Stephen J. Turnbull stephen at xemacs.org
Tue Aug 7 20:49:53 CEST 2007


Guido van Rossum writes:

 > Bizarre. I'm not aware of any HTTP header that requires *binary*
 > values. I can imagine though that they may contain *encoded* text and
 > that they are leaving the encoding up to separate negotiations between
 > client and server, or another header, or specified explicitly by the
 > header, etc. It can't be pure binary because it's still subject to the
 > \r\n line terminator.

I assume that the relevant explanation is from RFC 2616, sec 2.2
<ftp://ftp.rfc-editor.org/in-notes/rfc2616.txt>:

   The TEXT rule is only used for descriptive field contents and values
   that are not intended to be interpreted by the message parser. Words
   of *TEXT MAY contain characters from character sets other than ISO-
   8859-1 [22] only when encoded according to the rules of RFC 2047
   [14].

       TEXT           = <any OCTET except CTLs, but including LWS>

   A CRLF is allowed in the definition of TEXT only as part of a header
   field continuation.
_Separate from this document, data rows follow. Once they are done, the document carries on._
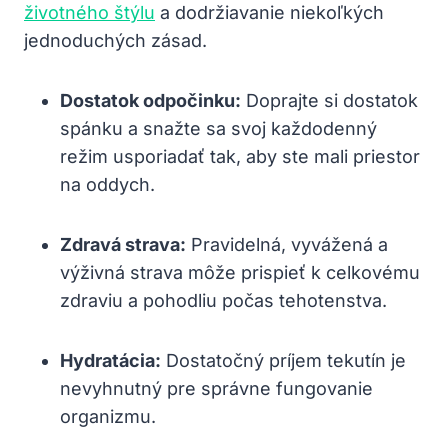
životného štýlu
a dodržiavanie niekoľkých
jednoduchých zásad.
Dostatok odpočinku:
Doprajte si dostatok
spánku a snažte sa svoj každodenný
režim usporiadať tak, aby ste mali priestor
na oddych.
Zdravá strava:
Pravidelná, vyvážená a
výživná strava môže prispieť k celkovému
zdraviu a pohodliu počas tehotenstva.
Hydratácia:
Dostatočný príjem tekutín je
nevyhnutný pre správne fungovanie
organizmu.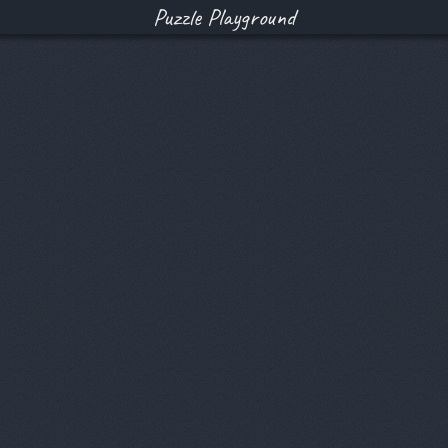
Puzzle Playground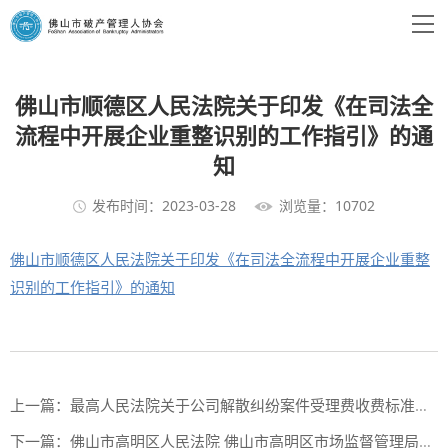
佛山市顺德区人民法院关于印发《在司法全
流程中开展企业重整识别的工作指引》的通
知
发布时间：2023-03-28
浏览量：10702
佛山市顺德区人民法院关于印发《在司法全流程中开展企业重整
识别的工作指引》的通知
上一篇：
最高人民法院关于公司解散纠纷案件受理费收费标准的批复
下一篇：
佛山市高明区人民法院 佛山市高明区市场监督管理局关于印发《关于规范破产程序中涉企业注销登记及档案查询业务办理的会议纪要》的通知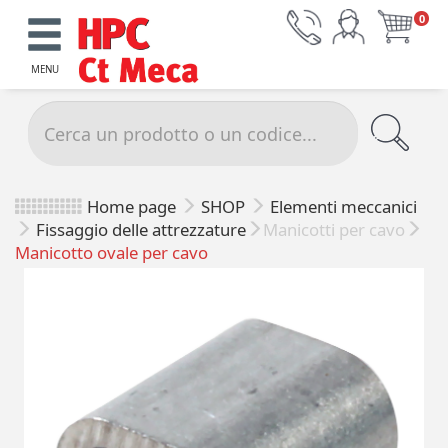
0
MENU
Home page
SHOP
Elementi meccanici
Fissaggio delle attrezzature
Manicotti per cavo
Manicotto ovale per cavo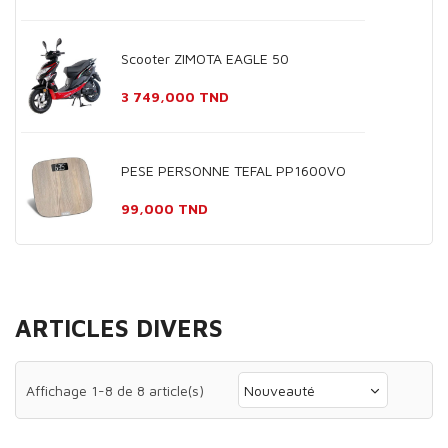
Scooter ZIMOTA EAGLE 50
Prix
3 749,000 TND
PESE PERSONNE TEFAL PP1600VO
Prix
99,000 TND
ARTICLES DIVERS
Affichage 1-8 de 8 article(s)
Nouveauté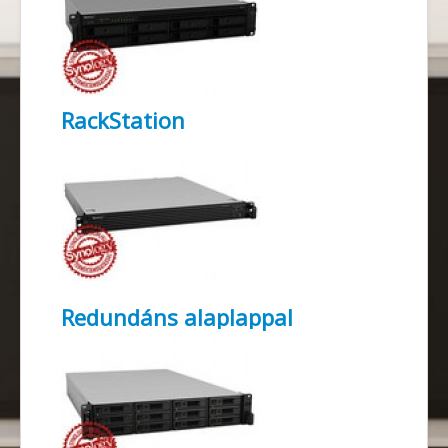
RackStation
Redundáns alaplappal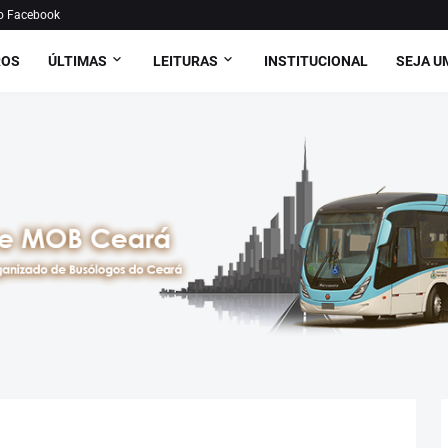
o Facebook
ROS
ÚLTIMAS
LEITURAS
INSTITUCIONAL
SEJA U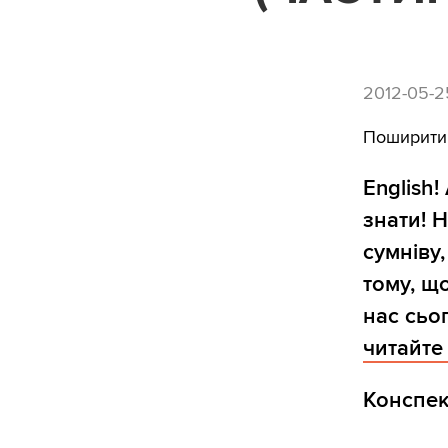
2012-05-2
Поширити
English!
знати! 
сумніву
тому, що
нас сьо
читайте 
Конспек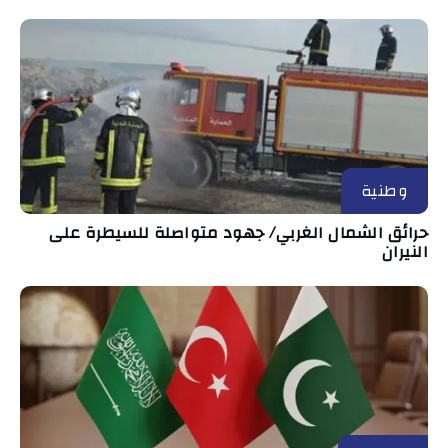
وطنية
حرائق الشمال الغربي/ جهود متواصلة للسيطرة على
النيران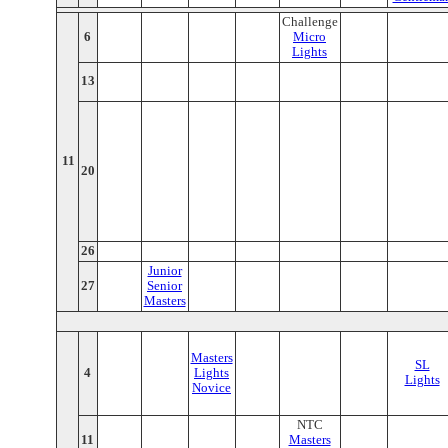
Challenge
6
Micro
Lights
13
11
20
26
Junior
27
Senior
Masters
Masters
SL
4
Lights
Lights
Novice
NTC
11
Masters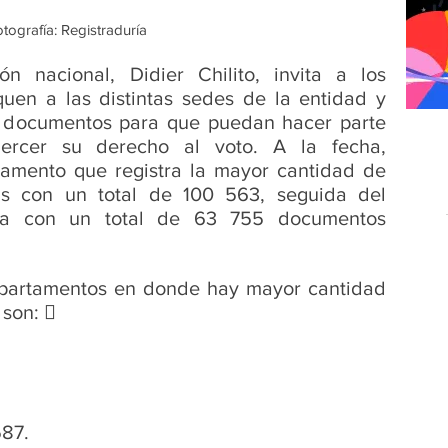
tografía: Registraduría 
ión nacional, Didier Chilito, invita a los 
en a las distintas sedes de la entidad y 
s documentos para que puedan hacer parte 
ercer su derecho al voto. A la fecha, 
amento que registra la mayor cantidad de 
s con un total de 100 563, seguida del 
ia con un total de 63 755 documentos 
departamentos en donde hay mayor cantidad 
son:  
87. 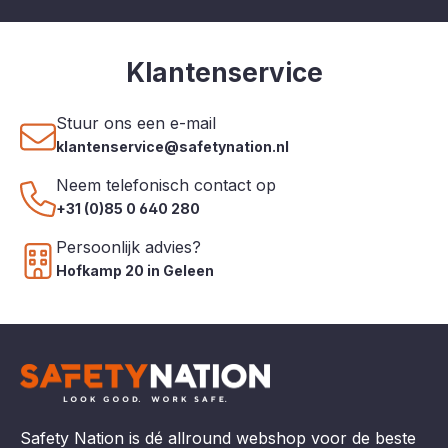
Klantenservice
Stuur ons een e-mail
klantenservice@safetynation.nl
Neem telefonisch contact op
+31 (0)85 0 640 280
Persoonlijk advies?
Hofkamp 20 in Geleen
Safety Nation is dé allround webshop voor de beste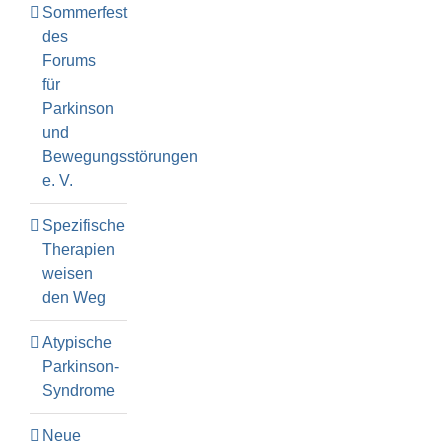
Sommerfest
des
Forums
für
Parkinson
und
Bewegungsstörungen
e. V.
Spezifische
Therapien
weisen
den Weg
Atypische
Parkinson-
Syndrome
Neue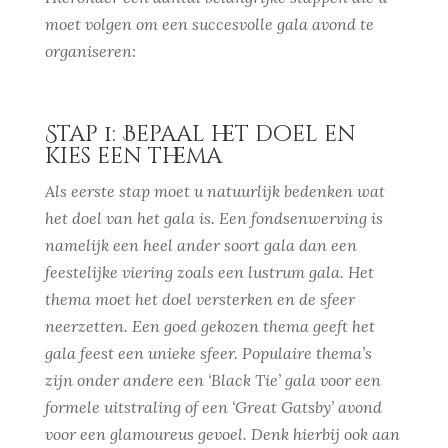
moet volgen om een succesvolle gala avond te
organiseren:
Stap 1: Bepaal het doel en
kies een thema
Als eerste stap moet u natuurlijk bedenken wat
het doel van het gala is. Een fondsenwerving is
namelijk een heel ander soort gala dan een
feestelijke viering zoals een lustrum gala. Het
thema moet het doel versterken en de sfeer
neerzetten. Een goed gekozen thema geeft het
gala feest een unieke sfeer. Populaire thema’s
zijn onder andere een ‘Black Tie’ gala voor een
formele uitstraling of een ‘Great Gatsby’ avond
voor een glamoureus gevoel. Denk hierbij ook aan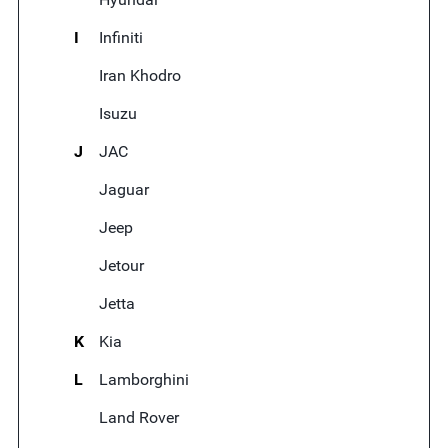
I
Infiniti
Iran Khodro
Isuzu
J
JAC
Jaguar
Jeep
Jetour
Jetta
K
Kia
L
Lamborghini
Land Rover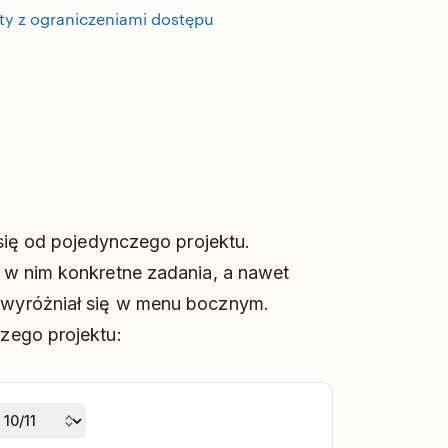
kty z ograniczeniami dostępu
się od pojedynczego projektu.
 w nim konkretne zadania, a nawet
wyróżniał się w menu bocznym.
zego projektu:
It is expected that the folding LWS will be
   replaced with a single SP before interpretation of the TEXT value.

Many parsed fields are made up of tokens, whose components are a
subset of CHAR, which is US-ASCII characters as octets (also
sec. 2.2).  This is the ASCII coded character set (EBCDIC encoding of
the ASCII repertoire won't do).  Other parsed fields contain special
data, such as dates, written with some subset of ASCII.